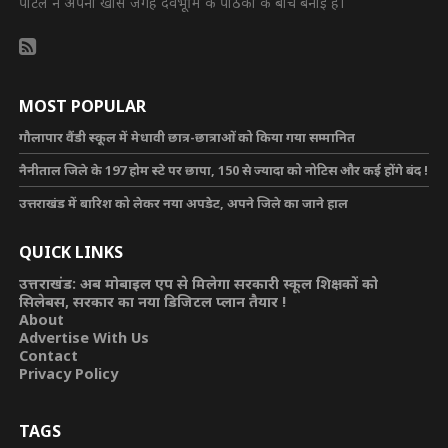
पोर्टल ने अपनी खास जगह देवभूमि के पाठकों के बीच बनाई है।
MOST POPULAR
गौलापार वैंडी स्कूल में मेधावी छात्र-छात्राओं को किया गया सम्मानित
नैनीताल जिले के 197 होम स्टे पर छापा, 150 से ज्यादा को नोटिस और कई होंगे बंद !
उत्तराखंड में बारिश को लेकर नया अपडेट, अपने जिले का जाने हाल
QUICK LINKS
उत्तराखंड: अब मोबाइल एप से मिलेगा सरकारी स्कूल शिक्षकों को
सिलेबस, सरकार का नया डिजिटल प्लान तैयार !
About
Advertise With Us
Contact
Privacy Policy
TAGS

● ● ●

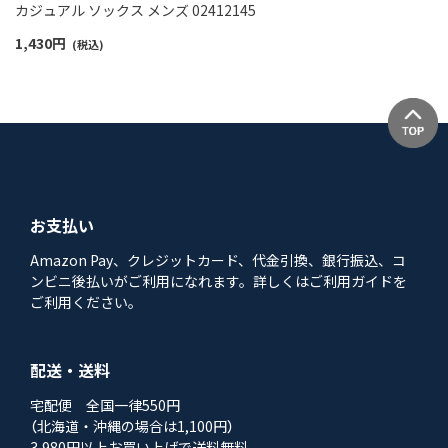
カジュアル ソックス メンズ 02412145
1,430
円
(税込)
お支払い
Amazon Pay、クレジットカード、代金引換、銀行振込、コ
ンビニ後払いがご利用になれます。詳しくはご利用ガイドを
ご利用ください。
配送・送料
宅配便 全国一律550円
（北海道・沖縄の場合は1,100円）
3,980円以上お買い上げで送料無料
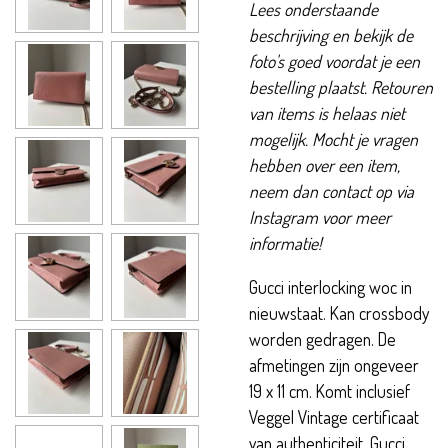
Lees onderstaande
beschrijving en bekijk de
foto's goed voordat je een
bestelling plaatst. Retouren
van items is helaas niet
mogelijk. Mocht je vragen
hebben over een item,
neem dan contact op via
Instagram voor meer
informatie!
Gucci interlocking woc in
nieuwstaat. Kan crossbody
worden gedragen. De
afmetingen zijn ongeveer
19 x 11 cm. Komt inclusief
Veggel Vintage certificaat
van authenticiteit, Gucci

● ● ●

Problem to work on:
In the listing above, find the line with "ンビニ後払いがご利用になれます。詳しくはご利用ガイドを" and the line with "van authenticiteit, Gucci". Copy exactly those lines and all between them, minus the images.

Exercise answer:
ンビニ後払いがご利用になれます。詳しくはご利用ガイドを
ご利用ください。
配送・送料
宅配便 全国一律550円
（北海道・沖縄の場合は1,100円）
3,980円以上お買い上げで送料無料
Lees onderstaande
beschrijving en bekijk de
foto's goed voordat je een
bestelling plaatst. Retouren
van items is helaas niet
mogelijk. Mocht je vragen
hebben over een item,
neem dan contact op via
Instagram voor meer
informatie!
Gucci interlocking woc in
nieuwstaat. Kan crossbody
worden gedragen. De
afmetingen zijn ongeveer
19 x 11 cm. Komt inclusief
Veggel Vintage certificaat
van authenticiteit, Gucci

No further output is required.